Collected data
********************

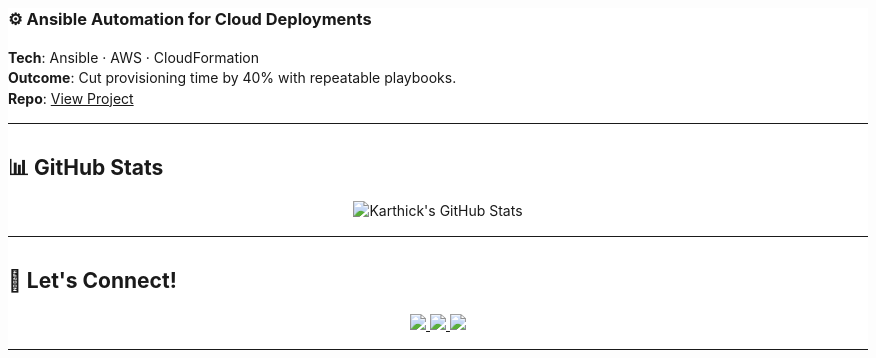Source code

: 
### ⚙️ Ansible Automation for Cloud Deployments
**Tech**: Ansible · AWS · CloudFormation  
**Outcome**: Cut provisioning time by 40% with repeatable playbooks.  
**Repo**: [View Project](https://github.com/Karthick-MurugesanG/evershop)

---

## 📊 GitHub Stats

<p align="center">
  <img src="https://github-readme-stats.vercel.app/api?username=YourGitHubUsername&show_icons=true&theme=tokyonight" alt="Karthick's GitHub Stats" />
</p>

---

## 🤝 Let's Connect!

<p align="center">
  <a href="https://linkedin.com/in/yourprofile">
    <img src="https://img.shields.io/badge/LinkedIn-%230077B5.svg?style=for-the-badge&logo=linkedin&logoColor=white"/>
  </a>
  <a href="https://github.com/karthick-murugesang">
    <img src="https://img.shields.io/badge/GitHub-%2312100E.svg?style=for-the-badge&logo=github&logoColor=white"/>
  </a>
  <a href="mailto:gkarthickmurugesan.com">
    <img src="https://img.shields.io/badge/Email-%23D14836.svg?style=for-the-badge&logo=gmail&logoColor=white"/>
  </a>
</p>

---

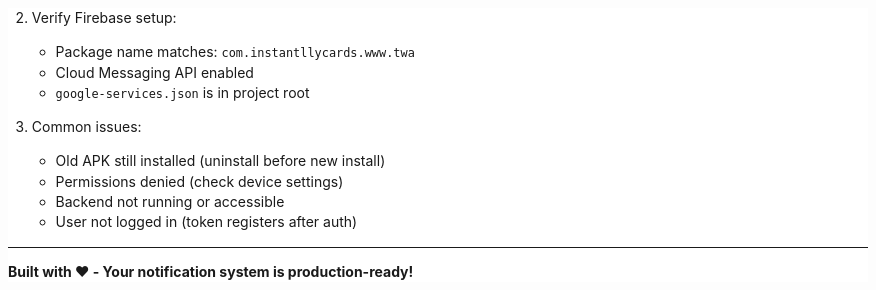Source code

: 2. Verify Firebase setup:
   - Package name matches: `com.instantllycards.www.twa`
   - Cloud Messaging API enabled
   - `google-services.json` is in project root

3. Common issues:
   - Old APK still installed (uninstall before new install)
   - Permissions denied (check device settings)
   - Backend not running or accessible
   - User not logged in (token registers after auth)

---

**Built with ❤️ - Your notification system is production-ready!**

********************

_Exercise objective_: Arrange every nonblank line of the listing above as a Markdown table with the columns "No." and "Line," numbering the rows consecutively. Omit the pictures from the table.

_Solution for this problem_:
| No. | Line |
|---|---|
| 1 | Source code |
| 2 | :  |
| 3 | ### ⚙️ Ansible Automation for Cloud Deployments |
| 4 | **Tech**: Ansible · AWS · CloudFormation   |
| 5 | **Outcome**: Cut provisioning time by 40% with repeatable playbooks.   |
| 6 | **Repo**: [View Project](https://github.com/Karthick-MurugesanG/evershop) |
| 7 | --- |
| 8 | ## 📊 GitHub Stats |
| 9 | <p align="center"> |
| 10 |   <img src="https://github-readme-stats.vercel.app/api?username=YourGitHubUsername&show_icons=true&theme=tokyonight" alt="Karthick's GitHub Stats" /> |
| 11 | </p> |
| 12 | --- |
| 13 | ## 🤝 Let's Connect! |
| 14 | <p align="center"> |
| 15 |   <a href="https://linkedin.com/in/yourprofile"> |
| 16 |     <img src="https://img.shields.io/badge/LinkedIn-%230077B5.svg?style=for-the-badge&logo=linkedin&logoColor=white"/> |
| 17 |   </a> |
| 18 |   <a href="https://github.com/karthick-murugesang"> |
| 19 |     <img src="https://img.shields.io/badge/GitHub-%2312100E.svg?style=for-the-badge&logo=github&logoColor=white"/> |
| 20 |   </a> |
| 21 |   <a href="mailto:gkarthickmurugesan.com"> |
| 22 |     <img src="https://img.shields.io/badge/Email-%23D14836.svg?style=for-the-badge&logo=gmail&logoColor=white"/> |
| 23 |   </a> |
| 24 | </p> |
| 25 | --- |
| 26 | Source code |
| 27 | : 2. Verify Firebase setup: |
| 28 |    - Package name matches: `com.instantllycards.www.twa` |
| 29 |    - Cloud Messaging API enabled |
| 30 |    - `google-services.json` is in project root |
| 31 | 3. Common issues: |
| 32 |    - Old APK still installed (uninstall before new install) |
| 33 |    - Permissions denied (check device settings) |
| 34 |    - Backend not running or accessible |
| 35 |    - User not logged in (token registers after auth) |
| 36 | --- |
| 37 | **Built with ❤️ - Your notification system is production-ready!** |